"A lot of my ICS systems are running on Windows Server 2003," said Tracy Waller, a manager in the process and controls engineering division at Savannah River Site, the sprawling Department of Energy facility in Aiken, S.C. where nuclear-weapons-related tasks, such as processing tritium and managing waste, is done. Supervisory control and acquisition systems (SCADA) "don't play well with Microsoft patches," he noted. The problem is that it's not always clear ICS will work properly after Microsoft patches are applied. Sometimes vendors want customers to buy new ICS gear to keep up with Windows releases.

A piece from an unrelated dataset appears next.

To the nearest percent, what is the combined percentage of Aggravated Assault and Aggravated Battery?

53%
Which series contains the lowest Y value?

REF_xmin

Currently, energy and manufacturing facilities are being openly warned by DHS and its Industrial Control Systems Computer Emergency Response Team that they are being targeted by attackers who will often try to infiltrate business networks, often through spear phishing attacks against employees, in order to also gain information about ICS operations.

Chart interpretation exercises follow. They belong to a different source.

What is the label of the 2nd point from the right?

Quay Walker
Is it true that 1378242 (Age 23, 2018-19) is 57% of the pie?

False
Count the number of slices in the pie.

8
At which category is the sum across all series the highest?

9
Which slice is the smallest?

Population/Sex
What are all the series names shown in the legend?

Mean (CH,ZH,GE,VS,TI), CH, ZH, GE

While ICS and SCADA once seemed safely tucked away in the depths of engineering, they are now subject to security demands from the IT and security departments, and the two groups don't always get along. Eric Cosman, engineering consultant at Dow Chemical said cooperation there is fostered by inviting the IT division into the plants to promote constructive discussion and choices. But at the same time, he said he hoped IT security professionals would abandon the role of "high priest." Infighting between IT and the process engineers makes everyone look like "the kids who can't get things done," he warned.
The idea of cyberwar is starting to transform the once closed world of ICS vendors and users, forcing them to more vigorously debate the status of security on ICS networks. Based on much debate heard at this conference, there's tension between ICS vendors and users over security. Vendors say they want to improve their products, but when they do, they aren't even sure their customers know and make use of the security they provide.